Advertisement

Brit Lawmakers Take Issue With ‘Name of Father’ : Movies: Jim Sheridan’s film about the Guildford Four receives a special screening at the House of Commons. It gets mixed reviews, with most criticizing its accuracy.

Share
SPECIAL TO THE TIMES

As advance screenings of major movies go, it wasn’t exactly conventional. Only 5% of those invited showed up, and the film was temporarily halted halfway through because the audience had other important business to attend to.

Yet the special screening this week for British lawmakers of Jim Sheridan’s film “In the Name of the Father,” held in Committee Room 20 at the seat of Britain’s Parliament--Westminster’s House of Commons--was widely judged a success.

The film, starring Daniel Day-Lewis, is about Gerry Conlon, one of the Guildford Four--three Irishmen and a woman convicted of planting a bomb in a pub in 1974 that killed five and injured 64. Their convictions were overturned after appeals, by which time they had been in jail for 15 years.

Advertisement

“In the Name of the Father” opens here next Friday, as British politicians are wrestling with the prospect of a peace accord over the future of Northern Ireland, and debating whether to negotiate with the Irish Republican Army, which admits numerous terrorist acts over the past 25 years.

The screening was organized by New Consensus, a Parliamentary caucus of lawmakers from various parties. Later, opposition Labour MP Harry Barnes, joint president of the caucus, gave “In the Name of the Father” a mixed reception.

“If art could be divorced from life, which it can’t,” said Barnes, “this film would be artistically and dramatically brilliant. In turning reality into drama, some license is inevitable. However, this stunning and well-acted film rather oversimplifies and cuts too many corners. Unintentionally it hides important parts of the history of a terrible miscarriage of justice that happened to the Guildford Four . . . the film is superb but flawed.”

Barnes added that Conlon’s alibi for the night of the Guildford bombings was actually revealed by a police inquiry, and that the film failed to show the efforts of British MPs in righting the wrong against the Four. “These points illustrate that the legal system is not entirely vicious, corrupt and anti-Irish,” he said.

*

Conservative MP Peter Bottomley, another joint president of New Consensus, said: “People I spoke to afterward were glad they had seen it.” Some members of his party thought Sheridan had given a false account of how Irish Republican prisoners were treated. But, said Bottomley, others might modify their attitudes slightly toward Northern Ireland because of the film.

Some 35 lawmakers, of a possible 650, attended the screening; while that sounds like a low figure, New Consensus chair Gary Kent described it as “a high attendance for a special-interest event.” The MPs were joined by peace activists, peers from the House of Lords and a police representative.

Advertisement

The film was halted halfway through, as lawmakers were called to the Commons chamber to vote on a crucial finance bill. After it finally ended, Sheridan took questions, defending the film against charges of inaccuracy.

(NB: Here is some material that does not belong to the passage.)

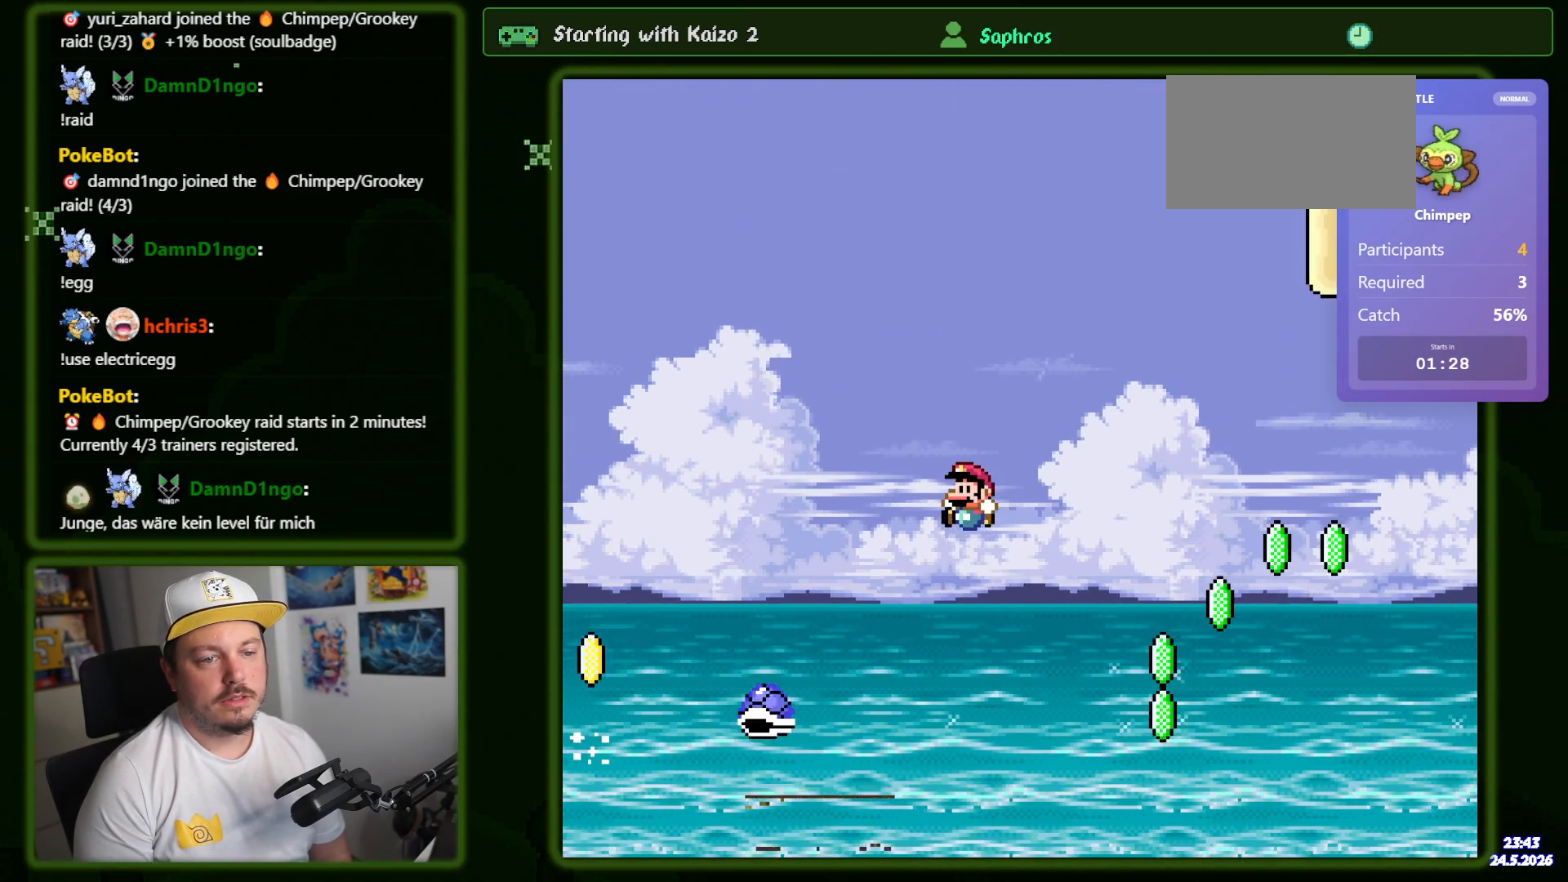
{"dt_ms": 500, "buttons": ["Y", "DPAD_RIGHT"], "events": [[400, "DPAD_RIGHT", "down"]]}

Later, Sheridan called the screening “a useful exercise. I think some MPs were shocked by the film,” he said. He responded to those who wondered if the film’s inaccuracies (like the fact that Conlon and his father never shared a jail cell) did not strengthen the case against the Guildford Four. “But there is no case against the Four,” he said. “I started with the presumption they were innocent.”

While it remains to be seen how the British moviegoing public will receive the film, the media have already weighed in--mostly negatively. Sheridan personally has felt some heat: “One or two journalists have been a bit nasty,” he said, “but I think they felt they had to be.” On BBC Radio’s influential talk show “Start the Week,” for example, questions directed at Sheridan were tough but not hostile.

But an article in the current Spectator magazine lambastes the film. Its author, Alasdair Palmer, who has worked on several TV docudramas, writes: “For the majority of people who will leave the cinema thinking they have seen a shocking true story, the film is not so much a failure as a fraud. The whole attempt to make any kind of political statement is fatally compromised by the blatant falsehoods it contains. For most of the people who see it--and they will be Americans--this will be the only version they know.”